* [PROBLEM DESCRIPTION]:
In the records below, find the line with "right shoulder: (451, 429)" and the line with "left elbow: (236, 303)". Print both exactly, along with every line between them, and no other line.

### SOURCE DATA

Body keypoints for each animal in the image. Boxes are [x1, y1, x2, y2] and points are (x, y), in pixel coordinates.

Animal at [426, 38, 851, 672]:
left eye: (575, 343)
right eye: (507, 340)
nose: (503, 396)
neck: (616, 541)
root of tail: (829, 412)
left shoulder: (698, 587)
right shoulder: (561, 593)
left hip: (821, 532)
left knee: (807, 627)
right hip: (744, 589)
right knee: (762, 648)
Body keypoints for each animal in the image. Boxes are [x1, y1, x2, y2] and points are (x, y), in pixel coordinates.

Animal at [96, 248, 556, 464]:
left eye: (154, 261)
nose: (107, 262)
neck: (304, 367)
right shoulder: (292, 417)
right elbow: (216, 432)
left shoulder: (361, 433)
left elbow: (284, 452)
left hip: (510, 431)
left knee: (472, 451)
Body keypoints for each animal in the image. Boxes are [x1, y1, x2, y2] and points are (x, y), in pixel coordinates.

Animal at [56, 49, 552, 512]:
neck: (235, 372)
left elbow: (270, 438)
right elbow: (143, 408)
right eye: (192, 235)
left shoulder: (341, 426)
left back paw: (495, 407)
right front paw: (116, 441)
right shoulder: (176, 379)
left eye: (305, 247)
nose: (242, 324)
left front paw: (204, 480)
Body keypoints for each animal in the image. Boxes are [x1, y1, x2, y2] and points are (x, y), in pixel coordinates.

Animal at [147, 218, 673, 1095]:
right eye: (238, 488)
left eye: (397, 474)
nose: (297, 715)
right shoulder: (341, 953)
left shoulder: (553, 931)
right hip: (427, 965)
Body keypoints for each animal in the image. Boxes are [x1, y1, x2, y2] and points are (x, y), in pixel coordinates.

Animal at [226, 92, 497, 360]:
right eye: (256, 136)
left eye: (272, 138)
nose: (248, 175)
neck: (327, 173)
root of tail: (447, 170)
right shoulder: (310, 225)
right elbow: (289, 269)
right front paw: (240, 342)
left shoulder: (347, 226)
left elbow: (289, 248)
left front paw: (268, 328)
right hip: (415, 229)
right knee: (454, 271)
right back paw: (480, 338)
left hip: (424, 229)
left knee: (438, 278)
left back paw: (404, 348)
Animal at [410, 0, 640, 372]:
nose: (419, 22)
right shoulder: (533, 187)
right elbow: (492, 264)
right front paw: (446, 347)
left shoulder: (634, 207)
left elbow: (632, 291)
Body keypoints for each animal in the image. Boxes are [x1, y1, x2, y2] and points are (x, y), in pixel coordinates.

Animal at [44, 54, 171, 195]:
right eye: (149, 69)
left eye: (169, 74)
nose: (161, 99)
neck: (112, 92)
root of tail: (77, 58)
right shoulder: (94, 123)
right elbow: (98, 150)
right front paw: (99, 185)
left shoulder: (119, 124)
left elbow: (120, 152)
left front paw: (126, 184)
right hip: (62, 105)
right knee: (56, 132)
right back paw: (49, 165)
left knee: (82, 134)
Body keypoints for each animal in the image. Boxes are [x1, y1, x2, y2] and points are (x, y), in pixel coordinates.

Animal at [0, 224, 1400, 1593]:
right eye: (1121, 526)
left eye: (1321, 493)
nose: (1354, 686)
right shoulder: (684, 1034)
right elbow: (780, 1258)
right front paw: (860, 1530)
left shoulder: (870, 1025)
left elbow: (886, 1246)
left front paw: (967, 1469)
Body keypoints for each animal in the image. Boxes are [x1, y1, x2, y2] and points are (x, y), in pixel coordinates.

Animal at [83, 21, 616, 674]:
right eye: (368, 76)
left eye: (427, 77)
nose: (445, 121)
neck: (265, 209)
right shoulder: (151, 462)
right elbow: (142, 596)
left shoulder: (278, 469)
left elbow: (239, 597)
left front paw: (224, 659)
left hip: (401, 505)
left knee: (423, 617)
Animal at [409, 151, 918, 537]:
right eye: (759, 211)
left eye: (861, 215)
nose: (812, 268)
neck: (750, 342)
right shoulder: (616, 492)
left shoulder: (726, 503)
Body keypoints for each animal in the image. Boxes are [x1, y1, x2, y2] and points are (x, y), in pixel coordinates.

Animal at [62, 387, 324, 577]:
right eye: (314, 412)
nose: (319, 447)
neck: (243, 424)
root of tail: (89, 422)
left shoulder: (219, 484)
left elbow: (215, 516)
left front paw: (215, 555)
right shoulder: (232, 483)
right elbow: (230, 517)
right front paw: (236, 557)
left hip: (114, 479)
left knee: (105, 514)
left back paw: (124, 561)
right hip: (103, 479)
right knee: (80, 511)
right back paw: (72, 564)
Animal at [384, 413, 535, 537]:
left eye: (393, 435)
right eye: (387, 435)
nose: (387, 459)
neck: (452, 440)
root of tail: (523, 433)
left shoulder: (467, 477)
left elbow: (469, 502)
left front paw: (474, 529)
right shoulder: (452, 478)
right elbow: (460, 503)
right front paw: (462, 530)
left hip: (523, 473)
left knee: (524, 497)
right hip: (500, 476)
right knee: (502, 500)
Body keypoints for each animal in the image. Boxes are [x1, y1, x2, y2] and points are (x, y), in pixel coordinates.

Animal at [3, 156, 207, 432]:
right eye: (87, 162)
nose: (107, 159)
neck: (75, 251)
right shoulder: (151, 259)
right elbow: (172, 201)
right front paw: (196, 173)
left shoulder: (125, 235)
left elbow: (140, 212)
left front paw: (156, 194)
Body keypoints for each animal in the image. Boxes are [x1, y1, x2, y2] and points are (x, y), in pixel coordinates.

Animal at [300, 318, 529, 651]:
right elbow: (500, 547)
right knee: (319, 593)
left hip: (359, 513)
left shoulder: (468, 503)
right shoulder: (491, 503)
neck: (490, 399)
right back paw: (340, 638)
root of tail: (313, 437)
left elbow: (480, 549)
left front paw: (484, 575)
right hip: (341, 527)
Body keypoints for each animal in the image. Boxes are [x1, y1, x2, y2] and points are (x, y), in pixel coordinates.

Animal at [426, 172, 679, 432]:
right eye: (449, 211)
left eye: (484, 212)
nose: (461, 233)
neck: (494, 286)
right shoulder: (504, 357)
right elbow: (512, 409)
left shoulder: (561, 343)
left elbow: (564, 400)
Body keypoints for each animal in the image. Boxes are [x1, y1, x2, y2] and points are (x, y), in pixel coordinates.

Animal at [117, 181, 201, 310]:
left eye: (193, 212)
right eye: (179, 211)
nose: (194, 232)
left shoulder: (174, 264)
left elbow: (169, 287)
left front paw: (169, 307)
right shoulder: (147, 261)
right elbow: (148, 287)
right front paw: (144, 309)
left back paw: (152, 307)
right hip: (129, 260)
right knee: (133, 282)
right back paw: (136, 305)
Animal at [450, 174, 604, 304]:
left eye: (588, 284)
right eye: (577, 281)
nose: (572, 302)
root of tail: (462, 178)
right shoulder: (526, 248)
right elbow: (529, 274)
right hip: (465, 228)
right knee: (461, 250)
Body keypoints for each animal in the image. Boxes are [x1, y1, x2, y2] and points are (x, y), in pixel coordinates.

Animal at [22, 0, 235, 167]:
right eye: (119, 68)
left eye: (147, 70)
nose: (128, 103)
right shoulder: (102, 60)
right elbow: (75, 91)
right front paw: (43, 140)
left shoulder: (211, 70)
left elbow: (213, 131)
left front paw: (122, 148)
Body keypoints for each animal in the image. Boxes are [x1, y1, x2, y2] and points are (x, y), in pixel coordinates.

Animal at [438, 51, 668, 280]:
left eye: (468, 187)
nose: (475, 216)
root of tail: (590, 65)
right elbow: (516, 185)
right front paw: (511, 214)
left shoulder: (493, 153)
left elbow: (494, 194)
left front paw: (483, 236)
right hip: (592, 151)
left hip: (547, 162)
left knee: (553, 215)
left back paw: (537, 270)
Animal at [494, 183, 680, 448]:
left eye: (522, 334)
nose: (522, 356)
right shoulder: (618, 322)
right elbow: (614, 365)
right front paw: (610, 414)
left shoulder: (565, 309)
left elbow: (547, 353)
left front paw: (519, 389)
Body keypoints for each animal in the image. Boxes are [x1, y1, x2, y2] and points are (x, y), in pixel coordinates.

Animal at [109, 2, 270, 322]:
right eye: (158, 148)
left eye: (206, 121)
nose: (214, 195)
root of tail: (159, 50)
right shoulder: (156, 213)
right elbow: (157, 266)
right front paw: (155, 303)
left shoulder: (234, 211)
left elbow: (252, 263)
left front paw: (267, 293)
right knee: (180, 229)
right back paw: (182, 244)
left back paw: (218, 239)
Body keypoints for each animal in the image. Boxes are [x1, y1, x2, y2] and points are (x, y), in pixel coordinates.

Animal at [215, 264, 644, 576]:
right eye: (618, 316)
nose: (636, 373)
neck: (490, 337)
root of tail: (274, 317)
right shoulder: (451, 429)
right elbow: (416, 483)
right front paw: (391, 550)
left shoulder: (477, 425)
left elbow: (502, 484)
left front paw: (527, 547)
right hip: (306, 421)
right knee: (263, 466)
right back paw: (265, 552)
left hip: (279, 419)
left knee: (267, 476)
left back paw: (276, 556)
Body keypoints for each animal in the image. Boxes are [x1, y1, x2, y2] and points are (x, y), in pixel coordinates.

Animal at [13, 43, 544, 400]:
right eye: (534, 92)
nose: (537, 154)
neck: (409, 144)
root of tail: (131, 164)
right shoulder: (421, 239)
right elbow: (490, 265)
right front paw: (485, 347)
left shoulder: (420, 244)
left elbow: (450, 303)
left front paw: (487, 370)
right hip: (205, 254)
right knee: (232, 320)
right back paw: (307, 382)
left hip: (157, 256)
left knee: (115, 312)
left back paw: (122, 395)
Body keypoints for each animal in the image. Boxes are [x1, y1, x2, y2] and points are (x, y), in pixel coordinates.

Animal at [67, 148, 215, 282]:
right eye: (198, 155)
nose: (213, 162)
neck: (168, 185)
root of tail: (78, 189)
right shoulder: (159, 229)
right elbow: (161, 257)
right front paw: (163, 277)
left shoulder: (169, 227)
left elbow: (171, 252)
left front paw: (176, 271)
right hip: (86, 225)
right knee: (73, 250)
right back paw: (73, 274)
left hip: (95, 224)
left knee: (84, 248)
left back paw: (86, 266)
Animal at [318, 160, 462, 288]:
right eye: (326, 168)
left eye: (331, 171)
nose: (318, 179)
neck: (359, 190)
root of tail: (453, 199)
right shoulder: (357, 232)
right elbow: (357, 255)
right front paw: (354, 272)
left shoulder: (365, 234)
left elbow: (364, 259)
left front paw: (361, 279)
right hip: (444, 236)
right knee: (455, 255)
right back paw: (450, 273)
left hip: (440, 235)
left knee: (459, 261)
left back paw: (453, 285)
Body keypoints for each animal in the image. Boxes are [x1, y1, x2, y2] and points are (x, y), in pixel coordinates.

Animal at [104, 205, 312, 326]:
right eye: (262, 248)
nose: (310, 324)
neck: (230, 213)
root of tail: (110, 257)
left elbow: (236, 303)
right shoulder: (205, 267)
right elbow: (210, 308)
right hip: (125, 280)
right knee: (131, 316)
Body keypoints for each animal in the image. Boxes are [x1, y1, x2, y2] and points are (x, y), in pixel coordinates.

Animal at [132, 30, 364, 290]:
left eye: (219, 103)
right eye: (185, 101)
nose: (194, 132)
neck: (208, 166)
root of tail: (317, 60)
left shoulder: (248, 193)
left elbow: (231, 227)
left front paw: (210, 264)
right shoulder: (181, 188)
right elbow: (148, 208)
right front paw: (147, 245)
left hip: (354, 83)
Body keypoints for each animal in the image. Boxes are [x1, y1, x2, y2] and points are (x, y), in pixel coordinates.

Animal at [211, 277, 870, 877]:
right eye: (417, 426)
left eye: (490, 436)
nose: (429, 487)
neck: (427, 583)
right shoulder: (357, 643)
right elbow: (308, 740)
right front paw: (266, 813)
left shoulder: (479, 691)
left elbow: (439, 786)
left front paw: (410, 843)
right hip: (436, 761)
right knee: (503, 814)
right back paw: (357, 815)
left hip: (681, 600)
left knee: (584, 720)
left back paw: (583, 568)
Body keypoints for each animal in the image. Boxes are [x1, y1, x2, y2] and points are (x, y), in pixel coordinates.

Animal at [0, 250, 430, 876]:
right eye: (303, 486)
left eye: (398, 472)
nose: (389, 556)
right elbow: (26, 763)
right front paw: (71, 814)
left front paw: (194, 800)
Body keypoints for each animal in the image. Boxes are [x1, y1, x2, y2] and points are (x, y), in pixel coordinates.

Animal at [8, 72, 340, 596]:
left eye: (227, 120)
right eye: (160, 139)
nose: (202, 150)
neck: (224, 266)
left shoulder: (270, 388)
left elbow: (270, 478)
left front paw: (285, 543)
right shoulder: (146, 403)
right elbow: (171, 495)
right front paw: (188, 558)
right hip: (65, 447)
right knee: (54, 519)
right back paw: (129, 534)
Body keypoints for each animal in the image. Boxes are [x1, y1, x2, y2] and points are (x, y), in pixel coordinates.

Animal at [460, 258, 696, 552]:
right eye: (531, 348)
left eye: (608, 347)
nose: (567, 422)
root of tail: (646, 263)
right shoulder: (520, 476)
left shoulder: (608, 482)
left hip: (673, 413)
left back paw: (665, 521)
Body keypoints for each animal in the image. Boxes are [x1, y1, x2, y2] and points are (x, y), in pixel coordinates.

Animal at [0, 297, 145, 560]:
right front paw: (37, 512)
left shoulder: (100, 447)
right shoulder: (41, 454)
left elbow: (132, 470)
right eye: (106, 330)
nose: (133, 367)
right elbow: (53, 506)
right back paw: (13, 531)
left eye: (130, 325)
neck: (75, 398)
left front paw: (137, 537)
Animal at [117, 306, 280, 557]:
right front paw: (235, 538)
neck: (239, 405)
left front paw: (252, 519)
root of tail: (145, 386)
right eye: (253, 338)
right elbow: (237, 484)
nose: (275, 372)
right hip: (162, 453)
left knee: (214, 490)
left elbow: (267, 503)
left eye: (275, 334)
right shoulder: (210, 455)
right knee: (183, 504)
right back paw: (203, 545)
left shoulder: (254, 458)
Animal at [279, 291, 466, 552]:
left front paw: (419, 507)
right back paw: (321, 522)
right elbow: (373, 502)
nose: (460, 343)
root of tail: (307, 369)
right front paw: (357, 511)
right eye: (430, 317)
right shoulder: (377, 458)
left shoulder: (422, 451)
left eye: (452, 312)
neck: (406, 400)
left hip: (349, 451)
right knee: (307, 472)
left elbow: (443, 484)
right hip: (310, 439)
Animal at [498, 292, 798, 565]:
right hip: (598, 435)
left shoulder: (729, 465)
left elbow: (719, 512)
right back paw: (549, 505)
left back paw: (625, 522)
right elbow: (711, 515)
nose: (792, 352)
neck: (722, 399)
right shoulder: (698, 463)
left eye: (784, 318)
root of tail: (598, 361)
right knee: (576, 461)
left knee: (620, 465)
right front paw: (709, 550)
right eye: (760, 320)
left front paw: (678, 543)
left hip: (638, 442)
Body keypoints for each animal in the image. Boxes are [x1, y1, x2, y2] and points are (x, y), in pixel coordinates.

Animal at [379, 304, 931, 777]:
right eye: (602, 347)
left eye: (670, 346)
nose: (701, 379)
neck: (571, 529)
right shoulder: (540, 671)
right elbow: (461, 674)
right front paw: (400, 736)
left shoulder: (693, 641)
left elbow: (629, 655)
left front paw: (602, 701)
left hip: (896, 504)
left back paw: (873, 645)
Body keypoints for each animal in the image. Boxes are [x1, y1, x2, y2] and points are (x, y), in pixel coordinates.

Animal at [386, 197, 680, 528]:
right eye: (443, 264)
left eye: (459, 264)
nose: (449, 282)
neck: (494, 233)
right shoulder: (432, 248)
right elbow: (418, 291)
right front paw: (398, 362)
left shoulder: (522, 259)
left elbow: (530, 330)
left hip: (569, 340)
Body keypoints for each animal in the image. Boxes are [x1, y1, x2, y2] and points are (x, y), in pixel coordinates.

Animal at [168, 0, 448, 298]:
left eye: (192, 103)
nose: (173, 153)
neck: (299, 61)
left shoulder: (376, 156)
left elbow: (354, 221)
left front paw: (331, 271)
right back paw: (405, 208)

######

* [SOLUTION TO THIS PROBLEM]:
right shoulder: (451, 429)
right elbow: (416, 483)
right front paw: (391, 550)
left shoulder: (477, 425)
left elbow: (502, 484)
left front paw: (527, 547)
right hip: (306, 421)
right knee: (263, 466)
right back paw: (265, 552)
left hip: (279, 419)
left knee: (267, 476)
left back paw: (276, 556)
Body keypoints for each animal in the image. Boxes are [x1, y1, x2, y2] and points are (x, y), in pixel coordinates.

Animal at [13, 43, 544, 400]:
right eye: (534, 92)
nose: (537, 154)
neck: (409, 144)
root of tail: (131, 164)
right shoulder: (421, 239)
right elbow: (490, 265)
right front paw: (485, 347)
left shoulder: (420, 244)
left elbow: (450, 303)
left front paw: (487, 370)
right hip: (205, 254)
right knee: (232, 320)
right back paw: (307, 382)
left hip: (157, 256)
left knee: (115, 312)
left back paw: (122, 395)
Body keypoints for each animal in the image. Boxes are [x1, y1, x2, y2] and points are (x, y), in pixel coordinates.

Animal at [67, 148, 215, 282]:
right eye: (198, 155)
nose: (213, 162)
neck: (168, 185)
root of tail: (78, 189)
right shoulder: (159, 229)
right elbow: (161, 257)
right front paw: (163, 277)
left shoulder: (169, 227)
left elbow: (171, 252)
left front paw: (176, 271)
right hip: (86, 225)
right knee: (73, 250)
right back paw: (73, 274)
left hip: (95, 224)
left knee: (84, 248)
left back paw: (86, 266)
Animal at [318, 160, 462, 288]:
right eye: (326, 168)
left eye: (331, 171)
nose: (318, 179)
neck: (359, 190)
root of tail: (453, 199)
right shoulder: (357, 232)
right elbow: (357, 255)
right front paw: (354, 272)
left shoulder: (365, 234)
left elbow: (364, 259)
left front paw: (361, 279)
right hip: (444, 236)
right knee: (455, 255)
right back paw: (450, 273)
left hip: (440, 235)
left knee: (459, 261)
left back paw: (453, 285)
Body keypoints for each animal in the image. Boxes are [x1, y1, x2, y2] and points are (x, y), in pixel coordinates.

Animal at [104, 205, 312, 326]:
right eye: (262, 248)
nose: (310, 324)
neck: (230, 213)
root of tail: (110, 257)
left elbow: (236, 303)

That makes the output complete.